Kenyan manufacturers have been challenged to tap into the huge market in the Democratic Republic of Congo (DRC), after its inclusion in the East African Community (EAC) bloc.
EAC Principal Secretary (PS) Kevit Desai urged industrialists to target increasing their production capacities by doing value addition to meet the demand of the 300 million population in the bloc.
Speaking during a tour at Capwell Industries in Thika which processes maize flour and rice, the PS said the six-nation EAC market has become huge, opening up new frontiers and opportunities for manufacturers to trade.
“DRC inclusion in the EAC has offered a big opportunity to our manufacturers to think big and increase production by being competitive, innovative and diversifying their production capabilities.

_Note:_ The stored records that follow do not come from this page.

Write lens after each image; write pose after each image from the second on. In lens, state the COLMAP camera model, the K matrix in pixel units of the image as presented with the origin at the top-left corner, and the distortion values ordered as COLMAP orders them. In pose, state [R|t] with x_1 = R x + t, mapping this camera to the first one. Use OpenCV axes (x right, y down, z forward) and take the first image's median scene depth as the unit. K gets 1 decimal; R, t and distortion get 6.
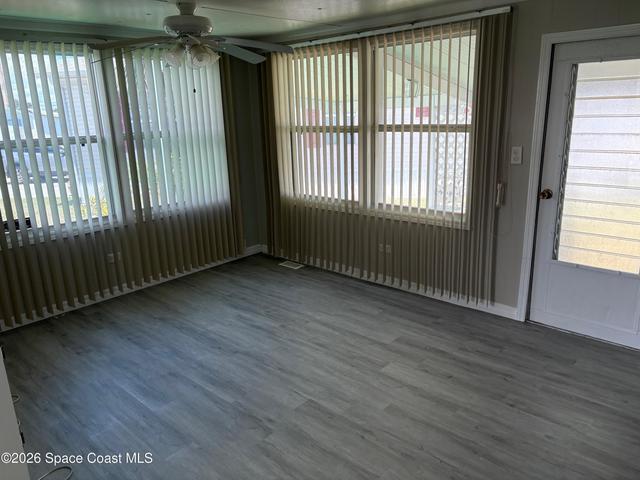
lens RADIAL K [[490.9, 0, 317.7], [0, 490.9, 241.4], [0, 0, 1]] dist [0.036876, -0.022572]
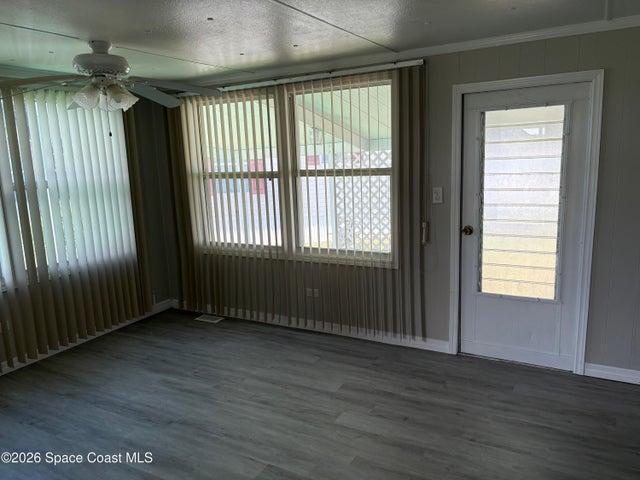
lens RADIAL K [[490.9, 0, 315.5], [0, 490.9, 243.0], [0, 0, 1]] dist [0.036876, -0.022572]
pose [[0.971520, -0.049012, 0.231832, -0.096585], [0.070216, 0.993979, -0.084112, -0.002427], [-0.226314, 0.097995, 0.969113, 0.046249]]
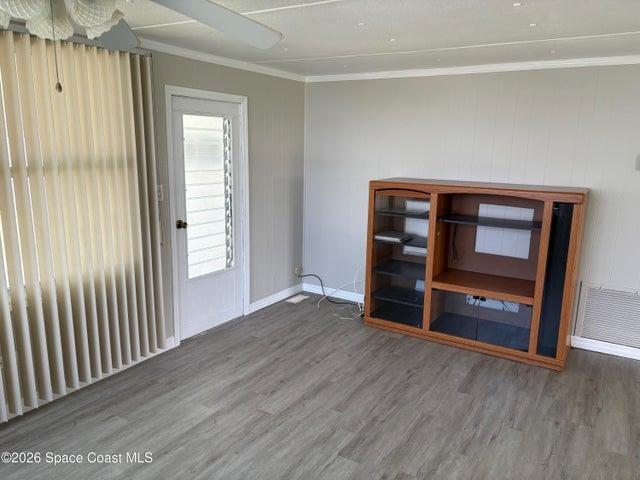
lens RADIAL K [[490.9, 0, 316.7], [0, 490.9, 239.3], [0, 0, 1]] dist [0.036876, -0.022572]
pose [[-0.198954, -0.154176, 0.967805, -0.658209], [0.247029, 0.947769, 0.201766, -0.201976], [-0.948364, 0.279219, -0.150476, 0.834051]]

Value addition has the highest transformative ability,” said Desai.
The PS said industrialisation would lead to opening up of more opportunities for new jobs, markets for local produce and help in fighting poverty in the region.
Mr Desai also rooted for collaboration between manufacturers and the government on market access and promotion of compliance in regulations and policy frameworks.

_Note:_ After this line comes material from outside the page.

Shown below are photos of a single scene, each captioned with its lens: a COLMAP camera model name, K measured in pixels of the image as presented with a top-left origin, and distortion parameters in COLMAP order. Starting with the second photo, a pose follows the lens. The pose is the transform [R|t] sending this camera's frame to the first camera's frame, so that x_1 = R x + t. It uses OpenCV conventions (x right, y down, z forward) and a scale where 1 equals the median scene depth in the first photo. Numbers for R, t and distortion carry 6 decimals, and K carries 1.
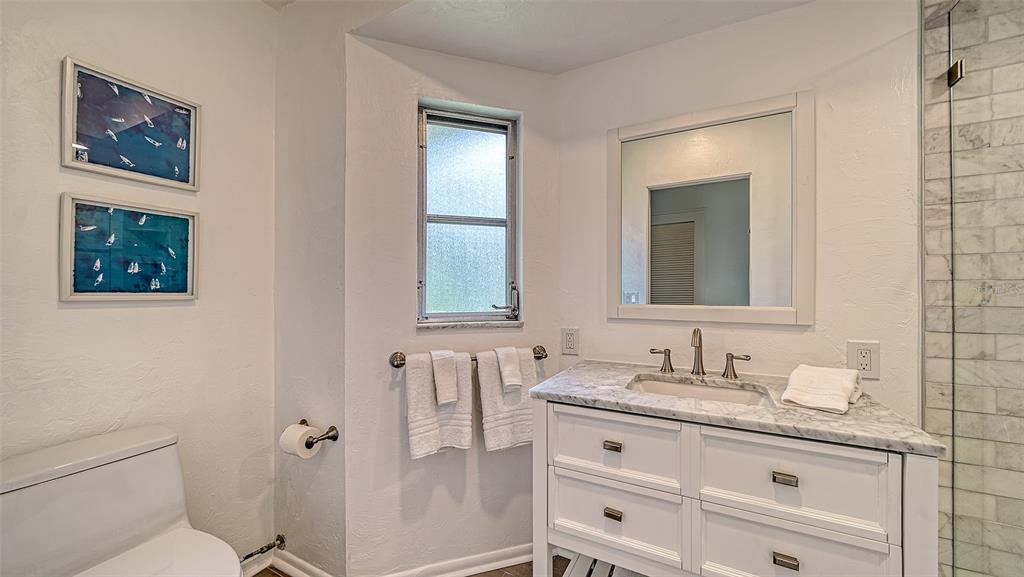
lens RADIAL K [[365.3, 0, 512.0], [0, 365.3, 288.5], [0, 0, 1]] dist [0.000078, -0.000057]
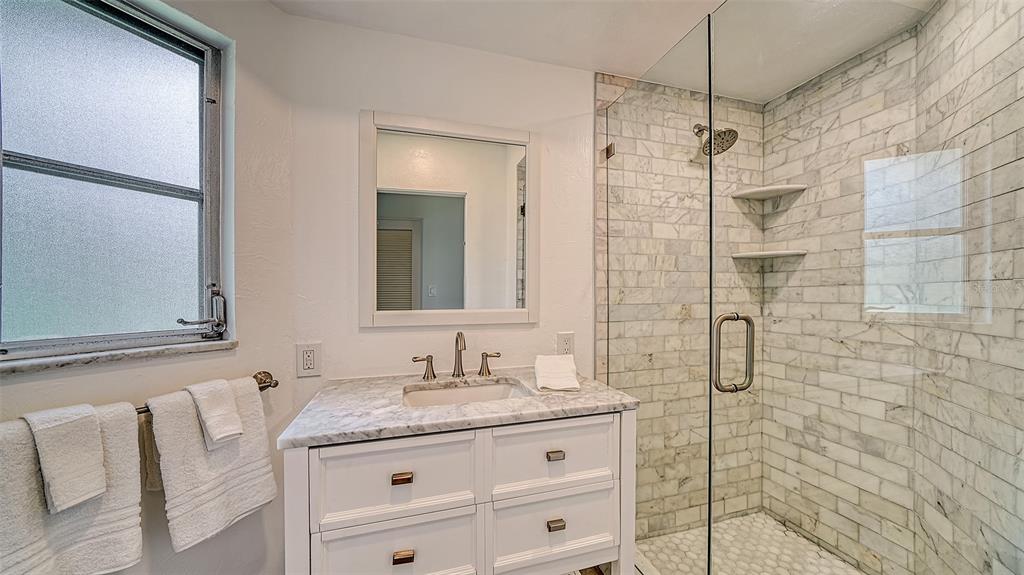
lens RADIAL K [[361.6, 0, 513.8], [0, 361.6, 295.4], [0, 0, 1]] dist [-0.008808, 0.003208]
pose [[0.712223, -0.005469, 0.701932, -0.093900], [0.002651, 0.999983, 0.005101, 0.001531], [-0.701949, -0.001772, 0.712225, 0.164802]]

He noted that despite the EAC being a big market, only 12 per cent of the business is traded within the market compared to other blocs like the European Union (EU) that trade at between 60 per cent and 70 per cent.
He told local manufacturers to venture into markets across the other 44 countries in the continent, translating to a market of over 900 million people.

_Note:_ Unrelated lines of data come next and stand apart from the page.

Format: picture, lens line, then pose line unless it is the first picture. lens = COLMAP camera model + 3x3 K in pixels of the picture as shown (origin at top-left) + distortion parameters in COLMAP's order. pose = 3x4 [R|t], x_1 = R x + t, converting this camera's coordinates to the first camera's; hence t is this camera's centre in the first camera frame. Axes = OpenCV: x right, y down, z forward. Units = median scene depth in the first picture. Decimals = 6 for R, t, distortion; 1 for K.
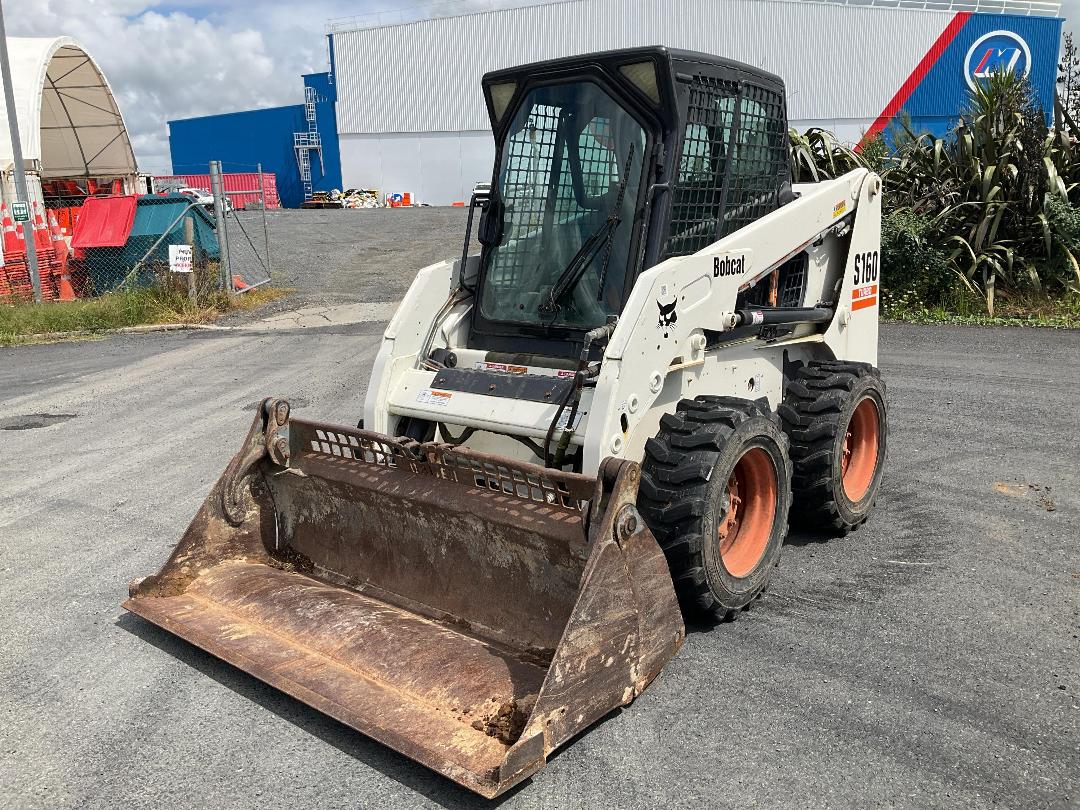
lens RADIAL K [[892.7, 0, 533.6], [0, 892.7, 405.8], [0, 0, 1]] dist [0.058690, -0.109011]
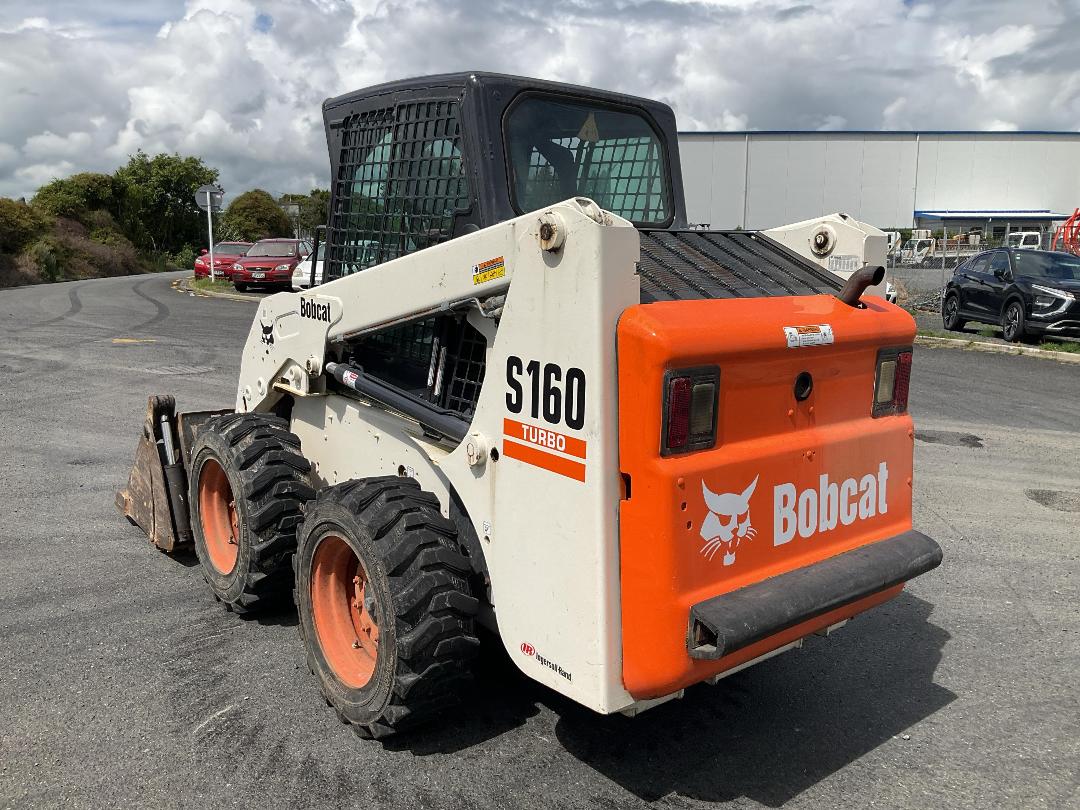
lens RADIAL K [[892.7, 0, 533.6], [0, 892.7, 405.8], [0, 0, 1]] dist [0.058690, -0.109011]
pose [[-0.205914, 0.204294, -0.957008, 0.319711], [-0.226551, 0.941444, 0.249717, -0.101129], [0.951984, 0.268232, -0.147574, 0.398635]]
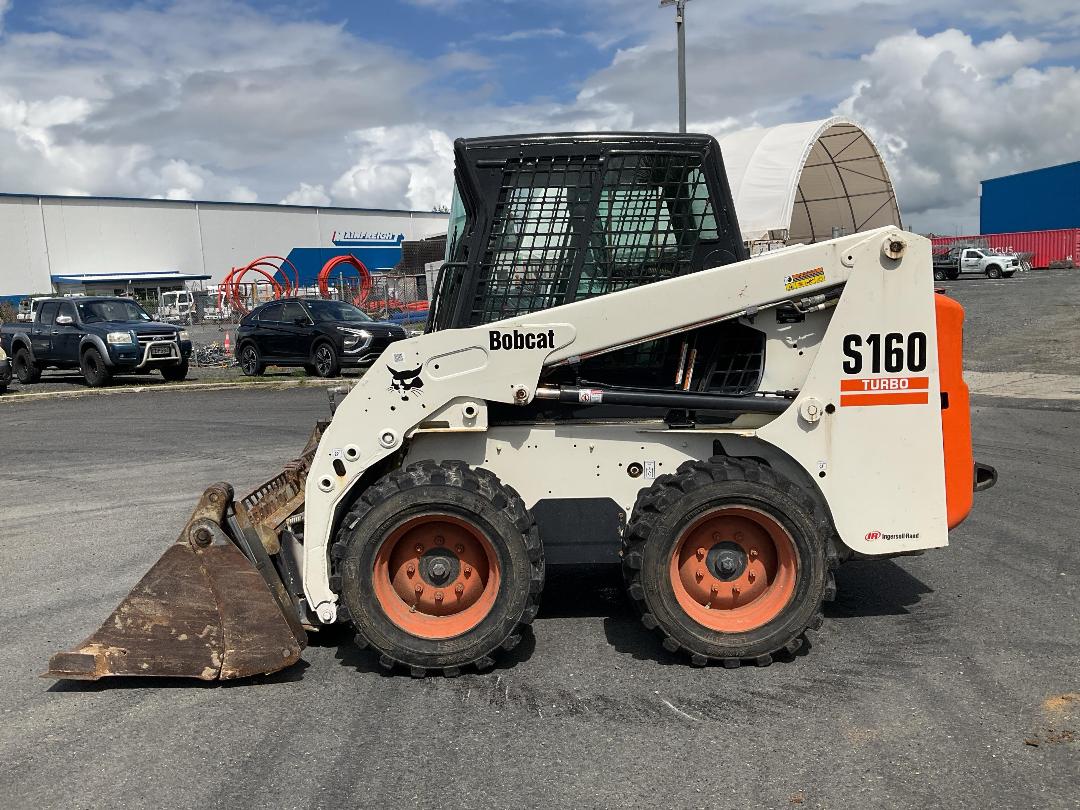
lens RADIAL K [[892.7, 0, 533.6], [0, 892.7, 405.8], [0, 0, 1]] dist [0.058690, -0.109011]
pose [[0.650059, 0.098735, -0.753442, 0.281948], [-0.147067, 0.989123, 0.002732, -0.025029], [0.745517, 0.109031, 0.657509, 0.102799]]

Kenya Association of Manufacturers Chairman Rajan Shah decried high taxes and the huge cost of raw materials, transport costs and tariffs, noting that they have frustrated many manufacturers and kept others out of the market.
“We have lots of lost opportunities because we have about 6,000 tariff lines of items that can be exported duty-free into the US but we only do about 10,” said Shah, who is also the MD of Capwell Industries.